(Dataset extract Opens)

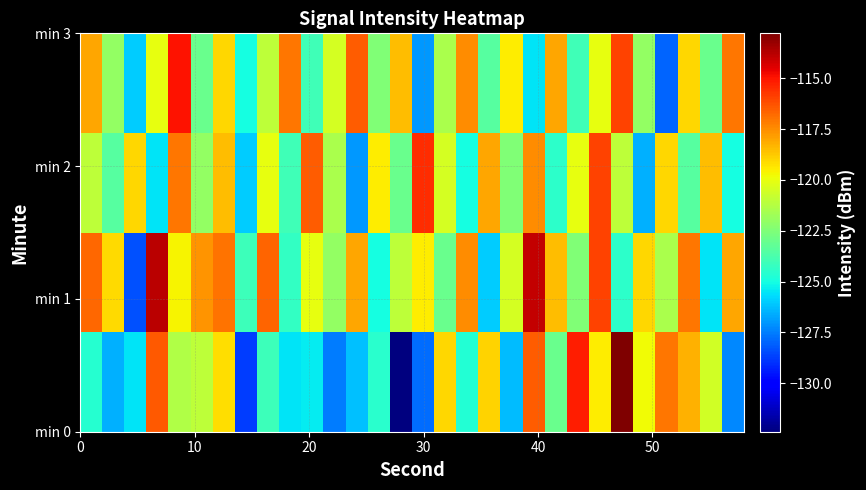

How many series are shown in this chart?

4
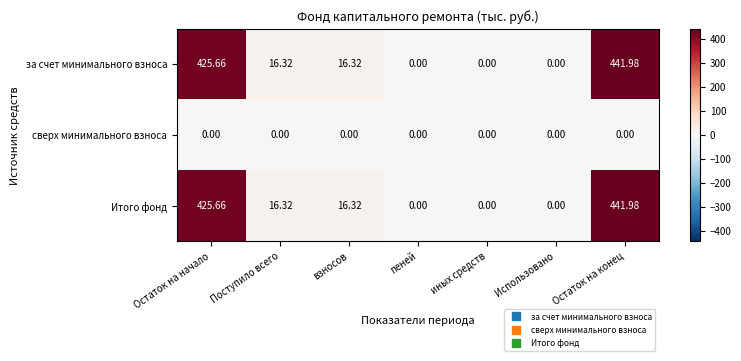

At which label does за счет минимального взноса first exceed 16?

Остаток на начало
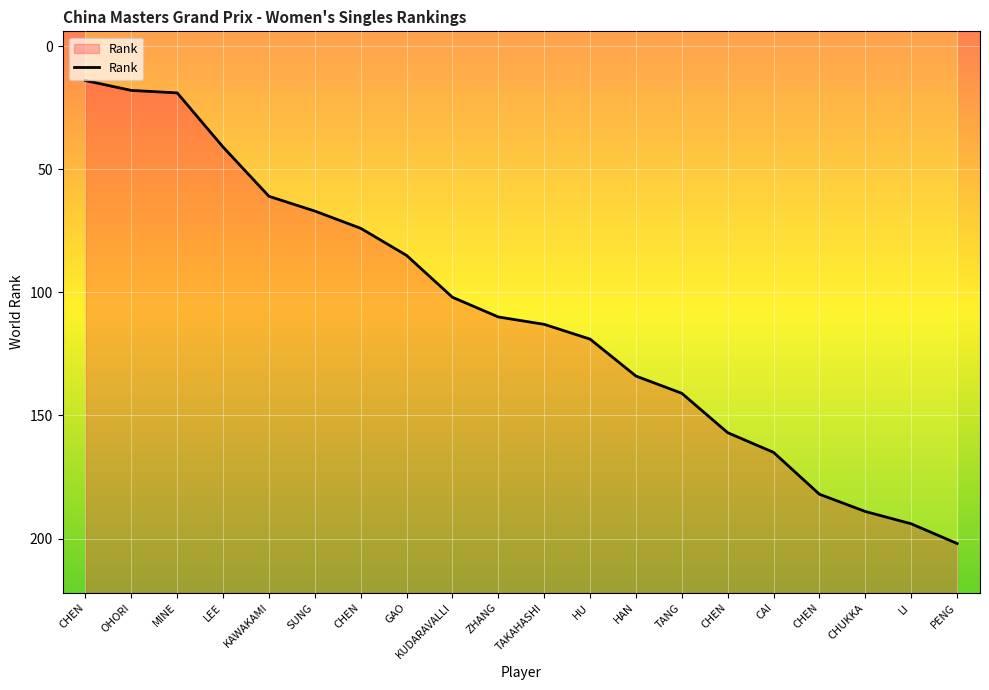

List the labels in order of value, smallest first.

CHEN, OHORI, MINE, LEE, KAWAKAMI, SUNG, CHEN, GAO, KUDARAVALLI, ZHANG, TAKAHASHI, HU, HAN, TANG, CHEN, CAI, CHEN, CHUKKA, LI, PENG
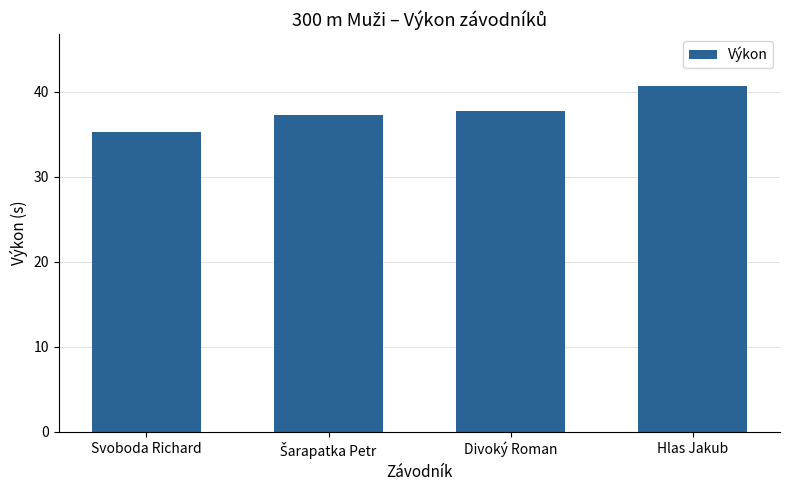

What is the label of the 2nd bar from the right?

Divoký Roman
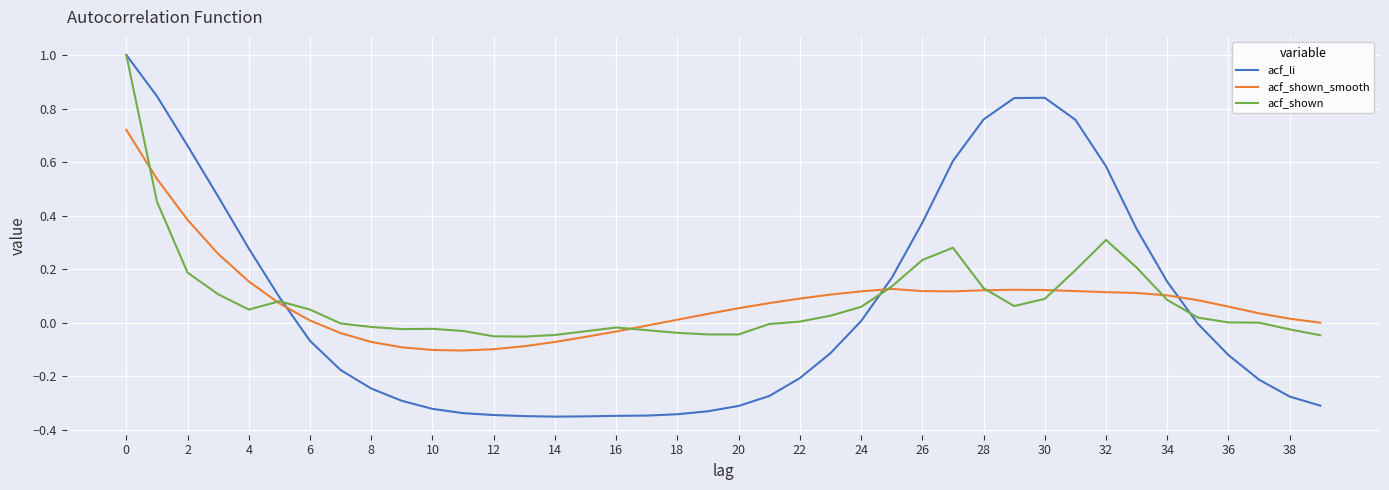

What is the maximum value shown in the chart?

1.0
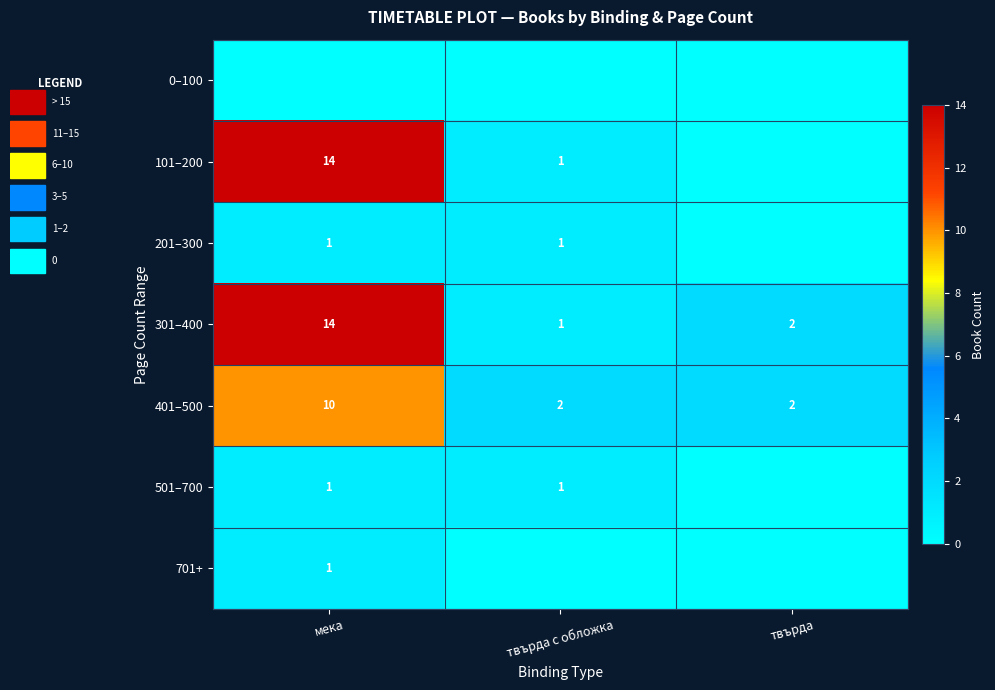

What is the difference between the maximum and minimum values in the 301–400 series?

13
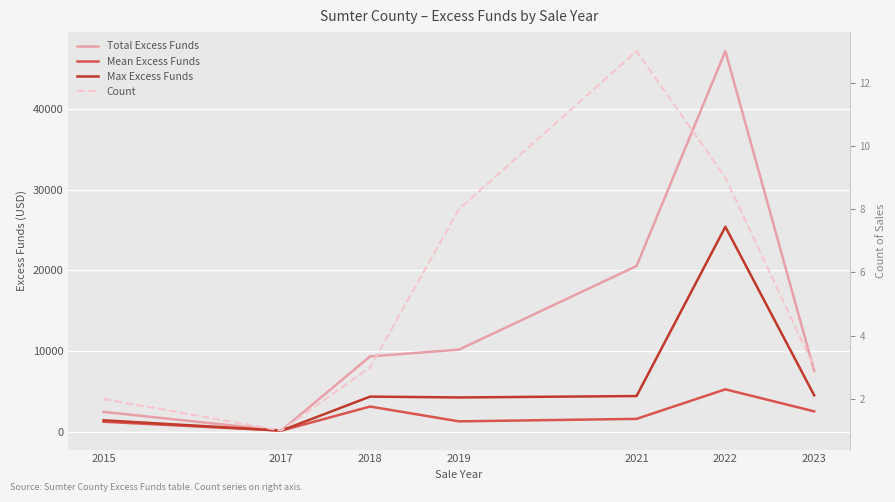

Which category has the highest value in the Max Excess Funds series?

2022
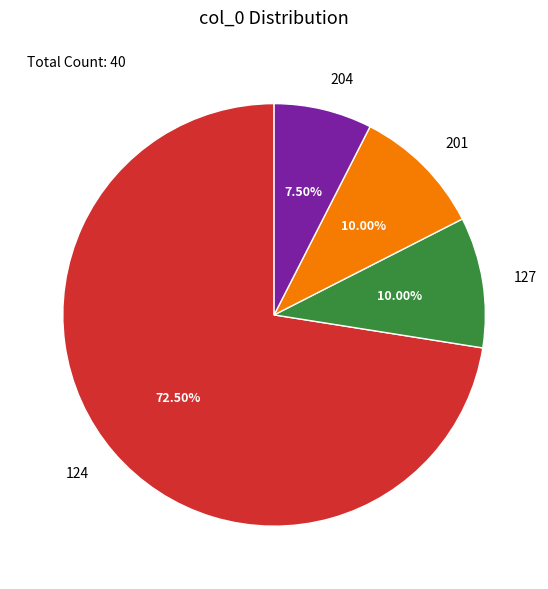

Which slice represents more than half of the pie?

124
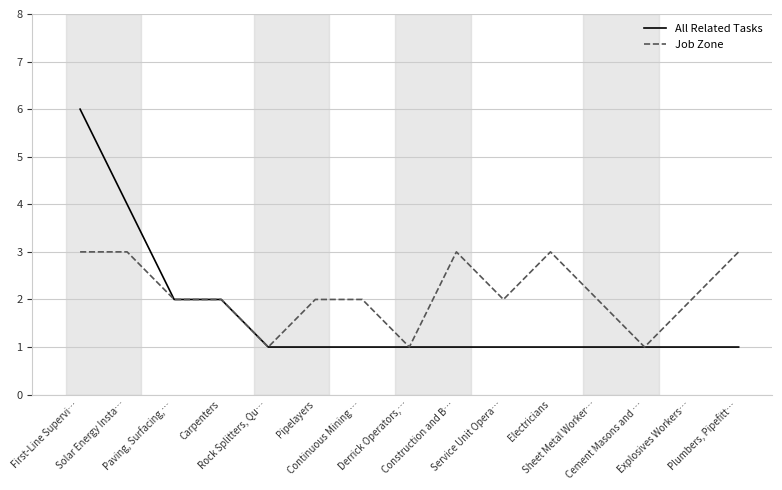

Which series has the widest spread of values?

All Related Tasks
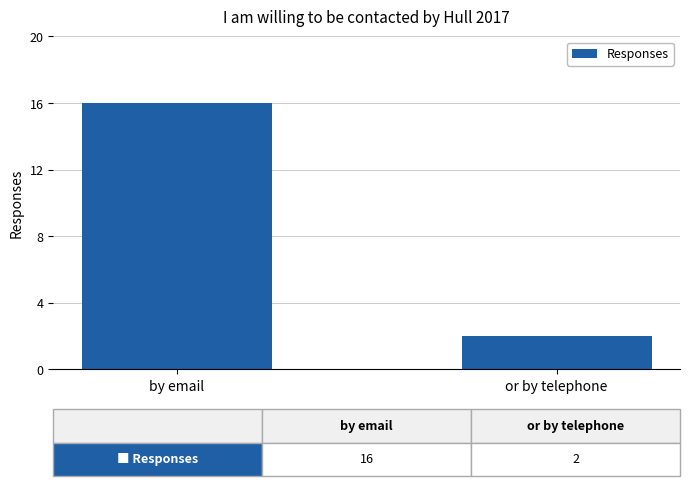

Is it true that the value at or by telephone is 2?

True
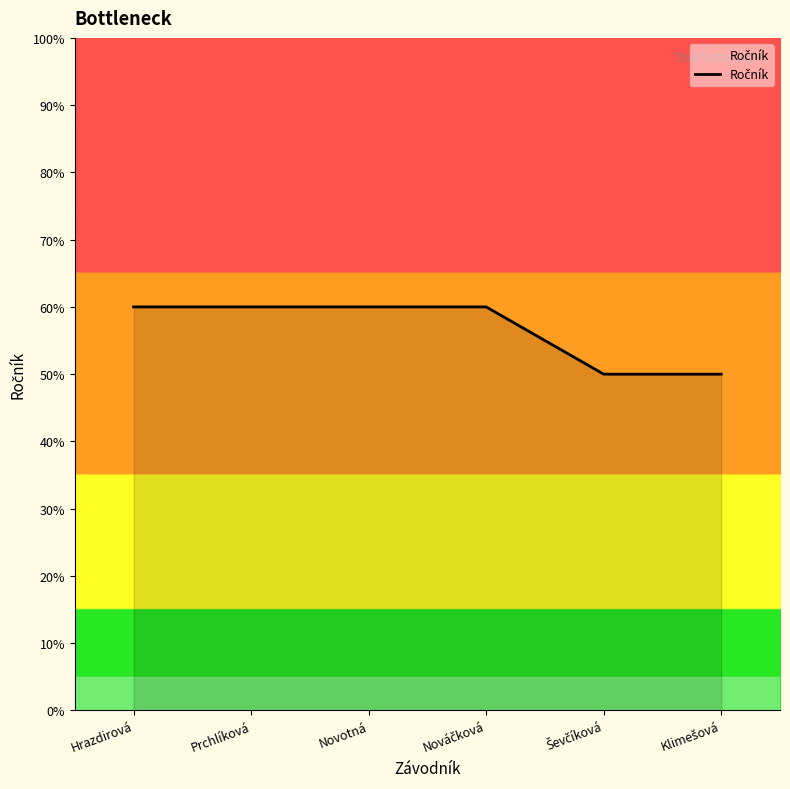

List the labels in order of value, largest first.

Hrazdirová, Prchlíková, Novotná, Nováčková, Ševčíková, Klimešová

(Dataset extract Closes)

Reproduce every one of the data items above word for word, leaving out the pictures.

▸ Task output
How many series are shown in this chart?

4

At which label does за счет минимального взноса first exceed 16?

Остаток на начало

List the labels in order of value, smallest first.

CHEN, OHORI, MINE, LEE, KAWAKAMI, SUNG, CHEN, GAO, KUDARAVALLI, ZHANG, TAKAHASHI, HU, HAN, TANG, CHEN, CAI, CHEN, CHUKKA, LI, PENG

What is the label of the 2nd bar from the right?

Divoký Roman

What is the maximum value shown in the chart?

1.0

What is the difference between the maximum and minimum values in the 301–400 series?

13

Which category has the highest value in the Max Excess Funds series?

2022

Which slice represents more than half of the pie?

124

Which series has the widest spread of values?

All Related Tasks

Is it true that the value at or by telephone is 2?

True

List the labels in order of value, largest first.

Hrazdirová, Prchlíková, Novotná, Nováčková, Ševčíková, Klimešová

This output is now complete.